Babariko, a well-known banker critical of the Belarusian regime, was arrested during the 2020 election campaign before he was able to register his presidential candidacy.
Those released also include other Viasna activists such as Valiantsin Stefanovich and Uladz Labkovich, as well as lawyer Maksim Znak; the editor of the Tut.by portal, Marina Zolatava; and political scientist Alexander Fiaduta.
The release of these prisoners took place as part of a pardon granted to 123 people of different nationalities, according to a statement by the Belarusian presidency reproduced by the BELTA news agency.
According to Viasna, the foreign nationals include Lithuanian Maria Batalionak, Polish citizen Raman Haluza, Latvian Ala Sakalenka, Japanese national Nakanishi Masatoshi, U.S. citizen Natallia Beslkaya, and Australian Aliaksandr Syrytsa.
“The Republic of Belarus has decided to pardon 123 citizens of different countries convicted (…) of committing crimes of various kinds such as espionage, terrorism, and extremism,” the presidential press office told BELTA.
The statement stresses that the decision “is part of the agreements reached with the president of the United States, Donald Trump,” whose envoy, John Cole, held consultations with Lukashenko yesterday and today in Minsk.
It also adds that the move responds “to the cancellation of illegal sanctions against Belarus’s potash sector adopted by the administration of the previous US president, Joe Biden.”

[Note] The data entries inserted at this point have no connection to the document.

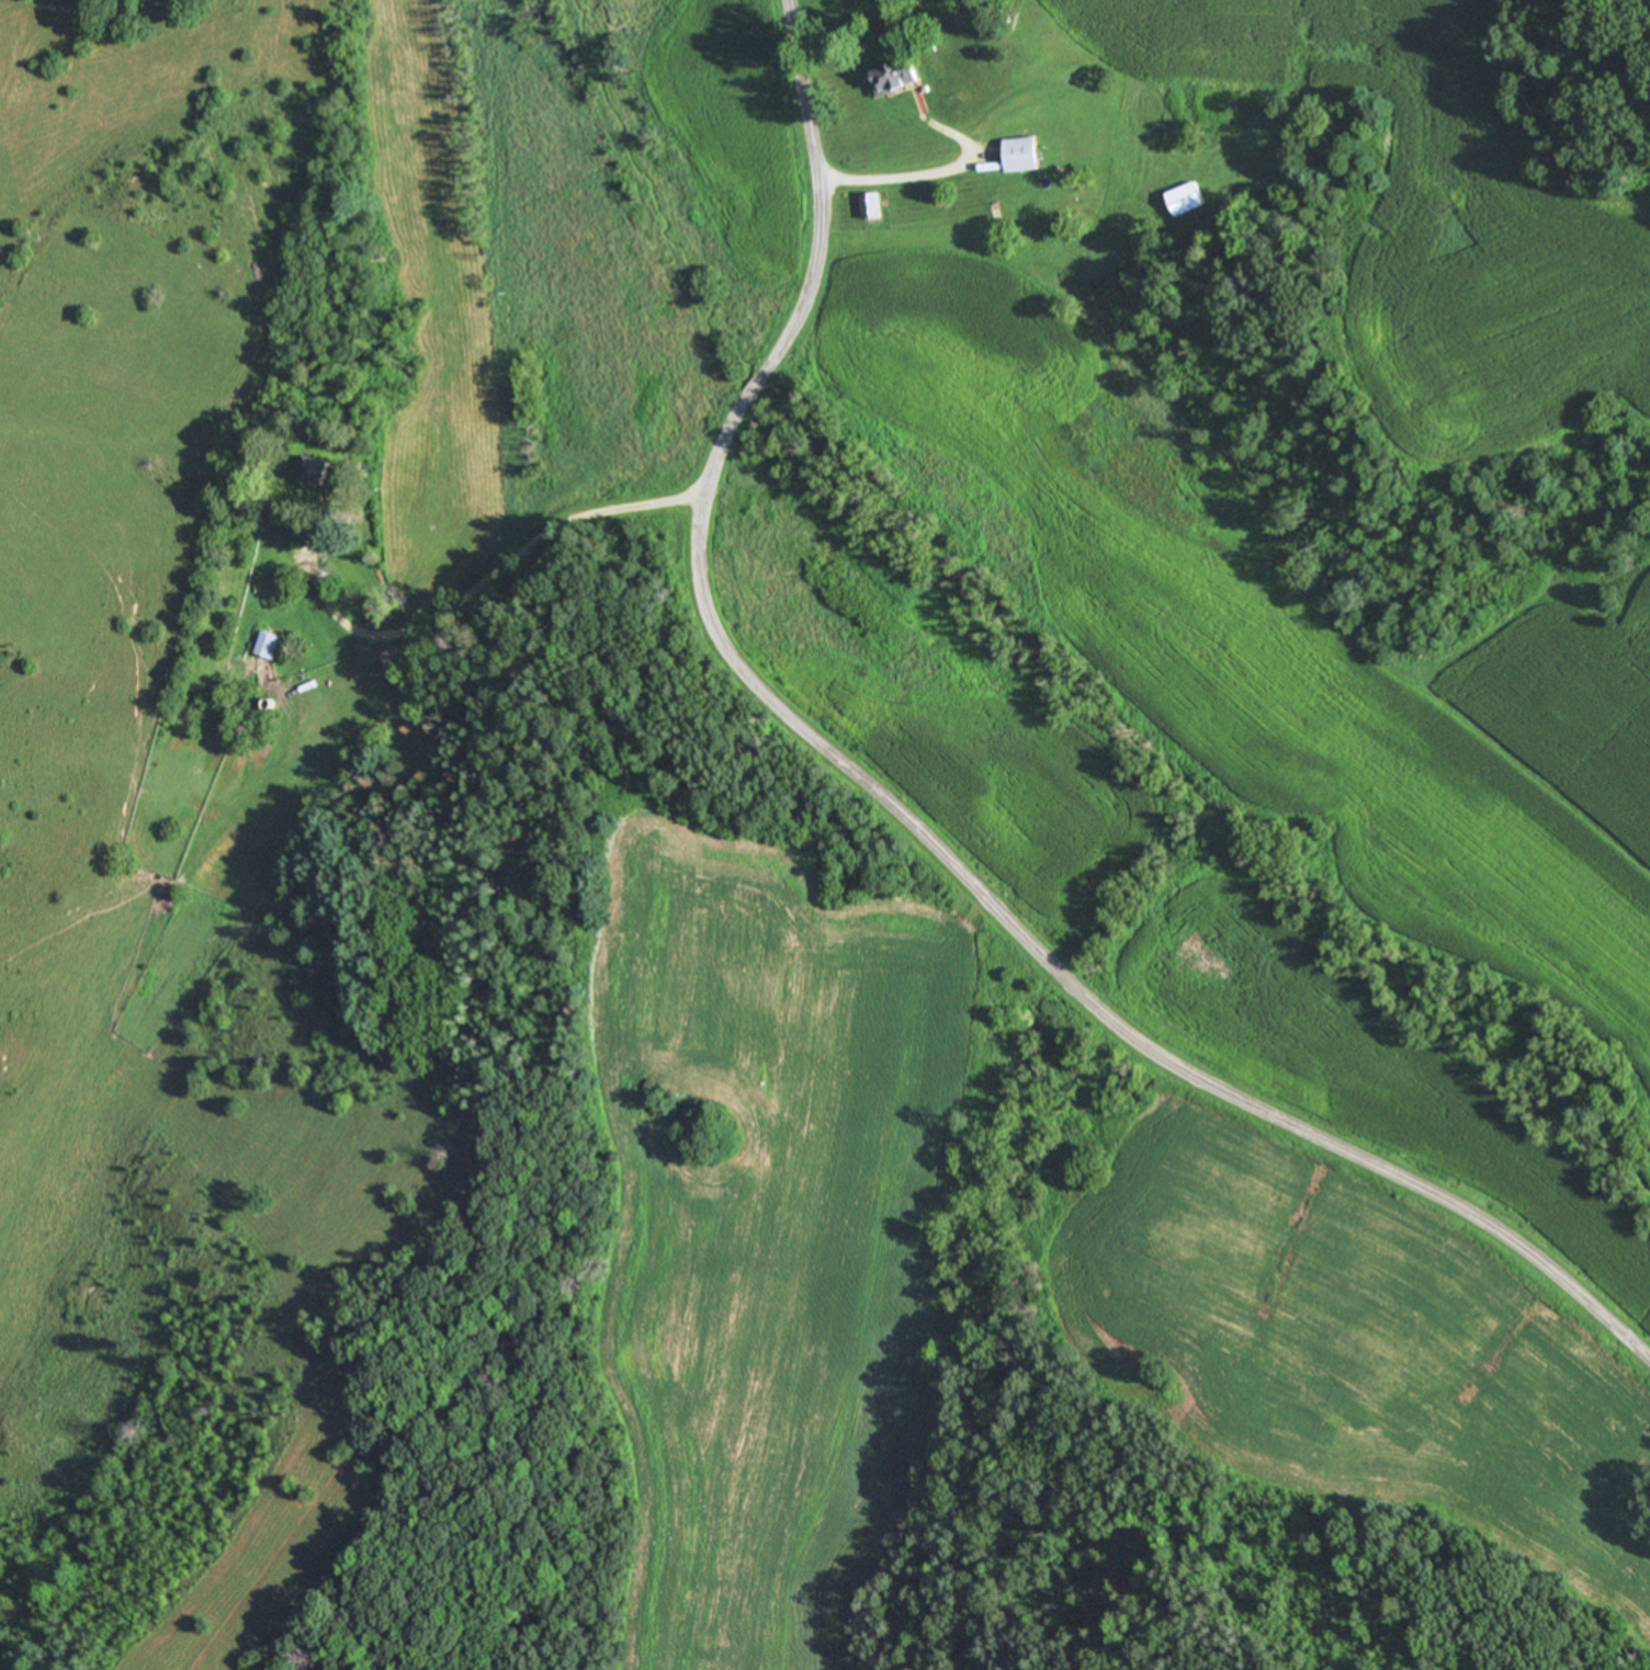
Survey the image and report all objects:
building: (895, 76)
building: (1024, 153)
road: (892, 180)
building: (1182, 198)
building: (872, 206)
road: (482, 580)
building: (268, 644)
road: (899, 819)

In total, according to BELTA, since November 2025 the Belarusian leader has pardoned 156 citizens from countries such as the United States, the United Kingdom, Ukraine, Australia, Japan, Lithuania, and Latvia.
The measure, according to the official statement, is aimed at accelerating positive momentum in relations with the country’s partners and at contributing to the stabilization of the situation in Europe.
Shortly before, Cole announced the lifting of sanctions on that country’s potash sector, which had been imposed by Washington in 2021. In September 2025, the United States lifted sanctions against the state-owned Belarusian airline Belavia, which had been sanctioned in 2022.
Normalization between the two countries began in August, when Lukashenko held a phone call with the US president, who urged his Belarusian counterpart to release all political prisoners following the release from prison of a group of dissidents last June, including opposition leader Sergei Tikhanovsky.
Belarus, which has been ruled by Lukashenko since 1994, has been subject to sanctions since the violent repression of the massive opposition protests against electoral fraud in 2020. Those measures were expanded two years later with Minsk’s open support for Russia’s military campaign in Ukraine.
Lukashenko has pardoned several hundred Belarusian and foreign prisoners in recent months, but according to human rights organizations, more than a thousand political prisoners remain behind bars.